Using the American College of Rheumatology (ACR) core set of outcome measures for RA trials, we tested 40 different definitions of improvement, using a 3-step process. First, we performed a survey of rheumatologists, using actual patient cases from trials, to evaluate which definitions corresponded best to rheumatologists' impressions of improvement, eliminating most candidate definitions of improvement. Second, we tested 20 remaining definitions to determine which maximally discriminated effective treatment from placebo treatment and also minimized placebo response rates.
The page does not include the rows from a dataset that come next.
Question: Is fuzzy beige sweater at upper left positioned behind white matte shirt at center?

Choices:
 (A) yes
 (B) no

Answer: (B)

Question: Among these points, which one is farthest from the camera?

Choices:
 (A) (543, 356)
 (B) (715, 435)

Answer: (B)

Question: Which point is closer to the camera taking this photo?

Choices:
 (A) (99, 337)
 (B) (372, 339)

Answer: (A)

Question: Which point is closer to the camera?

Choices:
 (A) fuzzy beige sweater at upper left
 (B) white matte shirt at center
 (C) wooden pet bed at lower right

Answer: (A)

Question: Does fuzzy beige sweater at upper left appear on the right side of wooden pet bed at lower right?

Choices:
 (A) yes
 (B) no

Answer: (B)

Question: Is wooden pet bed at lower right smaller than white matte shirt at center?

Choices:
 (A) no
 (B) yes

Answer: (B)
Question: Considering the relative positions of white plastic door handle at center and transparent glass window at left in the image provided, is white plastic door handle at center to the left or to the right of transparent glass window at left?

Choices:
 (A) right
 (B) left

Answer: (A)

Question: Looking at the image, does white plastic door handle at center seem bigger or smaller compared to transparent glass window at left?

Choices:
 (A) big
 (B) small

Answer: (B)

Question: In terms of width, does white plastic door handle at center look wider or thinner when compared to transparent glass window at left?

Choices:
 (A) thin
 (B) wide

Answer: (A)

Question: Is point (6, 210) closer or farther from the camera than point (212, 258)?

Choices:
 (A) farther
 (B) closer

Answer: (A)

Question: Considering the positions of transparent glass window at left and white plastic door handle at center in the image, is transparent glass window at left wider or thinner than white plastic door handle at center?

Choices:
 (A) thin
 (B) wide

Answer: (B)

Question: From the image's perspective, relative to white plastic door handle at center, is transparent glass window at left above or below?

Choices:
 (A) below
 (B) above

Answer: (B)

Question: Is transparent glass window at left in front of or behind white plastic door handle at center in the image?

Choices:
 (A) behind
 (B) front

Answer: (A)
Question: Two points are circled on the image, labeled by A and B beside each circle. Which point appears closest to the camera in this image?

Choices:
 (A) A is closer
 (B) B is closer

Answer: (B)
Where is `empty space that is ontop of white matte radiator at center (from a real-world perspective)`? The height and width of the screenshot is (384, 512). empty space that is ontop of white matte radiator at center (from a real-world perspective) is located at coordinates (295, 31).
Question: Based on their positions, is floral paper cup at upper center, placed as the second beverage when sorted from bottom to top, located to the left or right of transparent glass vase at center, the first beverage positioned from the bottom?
With 8 candidate definitions of improvement remaining, we tested to see which were easiest to use and were best in accord with rheumatologists' impressions of improvement.

Results.

The following definition of improvement was selected: 20% improvement in tender and swollen joint counts and 20% improvement in 3 of the 5 remaining ACR-core set measures: patient and physician global assessments, pain, disability, and an acutephase reactant. Additional validation of this definition was carried out in a comparative trial, and the results suggest that the definition is statistically powerful and does not identify a large percentage of placebo-treated patients as being improved.

Conclusion.

We present a definition of improvement which we hope will be used widely in RA trials.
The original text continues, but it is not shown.